▶ _About this exercise_
Exactly as written, write out the lines below from the first to the one containing "Castilla-La Mancha \\[-2pt]", inclusive. Pictures do not belong in the copy.

▶ _The records_
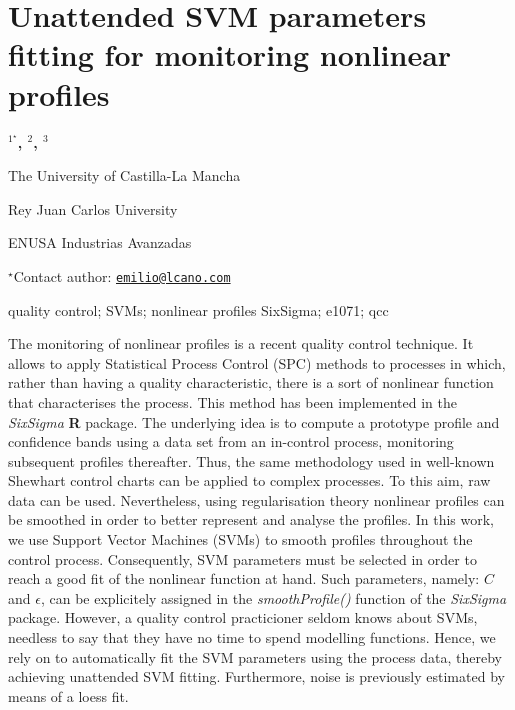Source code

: \documentclass[\main/boa.tex]{subfiles}
\begin{document}
\section{Unattended SVM parameters fitting for monitoring nonlinear profiles}

\begin{center}
  {\bf {}$^{1^\star}$, $^{2}$, $^{3}$}
\end{center}

\vskip 0.3cm

\begin{affiliations}
\begin{enumerate}
\begin{minipage}{0.915\textwidth}
\centering
\item The University of Castilla-La Mancha \\[-2pt]
\item Rey Juan Carlos University \\[-2pt]
\item ENUSA Industrias Avanzadas \\[-2pt]
\end{minipage}
\end{enumerate}
$^\star$Contact author: \href{mailto:emilio@lcano.com}{\nolinkurl{emilio@lcano.com}}\\
\end{affiliations}

\vskip 0.5cm

\begin{minipage}{0.915\textwidth}
\keywords quality control; SVMs; nonlinear profiles
\packages SixSigma; e1071; qcc
\end{minipage}

\vskip 0.8cm

The monitoring of nonlinear profiles is a recent quality control
technique. It allows to apply Statistical Process Control (SPC) methods
to processes in which, rather than having a quality characteristic,
there is a sort of nonlinear function that characterises the process.
This method has been implemented in the \emph{SixSigma} \textbf{R}
package. The underlying idea is to compute a prototype profile and
confidence bands using a data set from an in-control process, monitoring
subsequent profiles thereafter. Thus, the same methodology used in
well-known Shewhart control charts can be applied to complex processes.
To this aim, raw data can be used. Nevertheless, using regularisation
theory nonlinear profiles can be smoothed in order to better represent
and analyse the profiles. In this work, we use Support Vector Machines
(SVMs) to smooth profiles throughout the control process. Consequently,
SVM parameters must be selected in order to reach a good fit of the
nonlinear function at hand. Such parameters, namely: \(C\) and
\(\epsilon\), can be explicitely assigned in the \emph{smoothProfile()}
function of the \emph{SixSigma} package. However, a quality control
practicioner seldom knows about SVMs, needless to say that they have no
time to spend modelling functions. Hence, we rely on to automatically
fit the SVM parameters using the process data, thereby achieving
unattended SVM fitting. Furthermore, noise is previously estimated by
means of a loess fit.
\end{document}
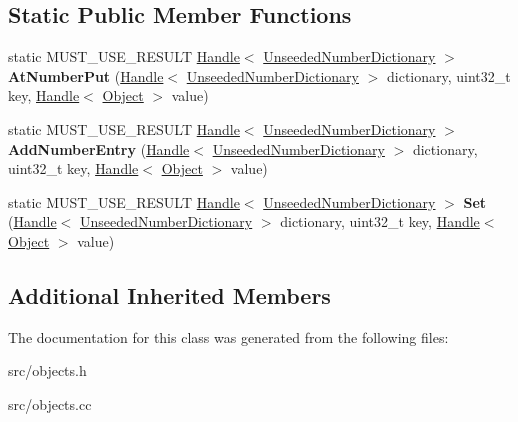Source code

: \subsection*{Static Public Member Functions}
\begin{DoxyCompactItemize}
\item 
\hypertarget{classv8_1_1internal_1_1_unseeded_number_dictionary_acc70a12d0ce5e57e1b99048a1ecc7cbf}{}static M\+U\+S\+T\+\_\+\+U\+S\+E\+\_\+\+R\+E\+S\+U\+L\+T \hyperlink{classv8_1_1internal_1_1_handle}{Handle}$<$ \hyperlink{classv8_1_1internal_1_1_unseeded_number_dictionary}{Unseeded\+Number\+Dictionary} $>$ {\bfseries At\+Number\+Put} (\hyperlink{classv8_1_1internal_1_1_handle}{Handle}$<$ \hyperlink{classv8_1_1internal_1_1_unseeded_number_dictionary}{Unseeded\+Number\+Dictionary} $>$ dictionary, uint32\+\_\+t key, \hyperlink{classv8_1_1internal_1_1_handle}{Handle}$<$ \hyperlink{classv8_1_1internal_1_1_object}{Object} $>$ value)\label{classv8_1_1internal_1_1_unseeded_number_dictionary_acc70a12d0ce5e57e1b99048a1ecc7cbf}

\item 
\hypertarget{classv8_1_1internal_1_1_unseeded_number_dictionary_ae5727cfdee65439d364efdee1b3a241a}{}static M\+U\+S\+T\+\_\+\+U\+S\+E\+\_\+\+R\+E\+S\+U\+L\+T \hyperlink{classv8_1_1internal_1_1_handle}{Handle}$<$ \hyperlink{classv8_1_1internal_1_1_unseeded_number_dictionary}{Unseeded\+Number\+Dictionary} $>$ {\bfseries Add\+Number\+Entry} (\hyperlink{classv8_1_1internal_1_1_handle}{Handle}$<$ \hyperlink{classv8_1_1internal_1_1_unseeded_number_dictionary}{Unseeded\+Number\+Dictionary} $>$ dictionary, uint32\+\_\+t key, \hyperlink{classv8_1_1internal_1_1_handle}{Handle}$<$ \hyperlink{classv8_1_1internal_1_1_object}{Object} $>$ value)\label{classv8_1_1internal_1_1_unseeded_number_dictionary_ae5727cfdee65439d364efdee1b3a241a}

\item 
\hypertarget{classv8_1_1internal_1_1_unseeded_number_dictionary_ab7825649681ca2f45dd49c9e5687cc99}{}static M\+U\+S\+T\+\_\+\+U\+S\+E\+\_\+\+R\+E\+S\+U\+L\+T \hyperlink{classv8_1_1internal_1_1_handle}{Handle}$<$ \hyperlink{classv8_1_1internal_1_1_unseeded_number_dictionary}{Unseeded\+Number\+Dictionary} $>$ {\bfseries Set} (\hyperlink{classv8_1_1internal_1_1_handle}{Handle}$<$ \hyperlink{classv8_1_1internal_1_1_unseeded_number_dictionary}{Unseeded\+Number\+Dictionary} $>$ dictionary, uint32\+\_\+t key, \hyperlink{classv8_1_1internal_1_1_handle}{Handle}$<$ \hyperlink{classv8_1_1internal_1_1_object}{Object} $>$ value)\label{classv8_1_1internal_1_1_unseeded_number_dictionary_ab7825649681ca2f45dd49c9e5687cc99}

\end{DoxyCompactItemize}
\subsection*{Additional Inherited Members}


The documentation for this class was generated from the following files\+:\begin{DoxyCompactItemize}
\item 
src/objects.\+h\item 
src/objects.\+cc\end{DoxyCompactItemize}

▶ _Written solution_
Source code

: \documentclass[\main/boa.tex]{subfiles}
\begin{document}
\section{Unattended SVM parameters fitting for monitoring nonlinear profiles}

\begin{center}
  {\bf {}$^{1^\star}$, $^{2}$, $^{3}$}
\end{center}

\vskip 0.3cm

\begin{affiliations}
\begin{enumerate}
\begin{minipage}{0.915\textwidth}
\centering
\item The University of Castilla-La Mancha \\[-2pt]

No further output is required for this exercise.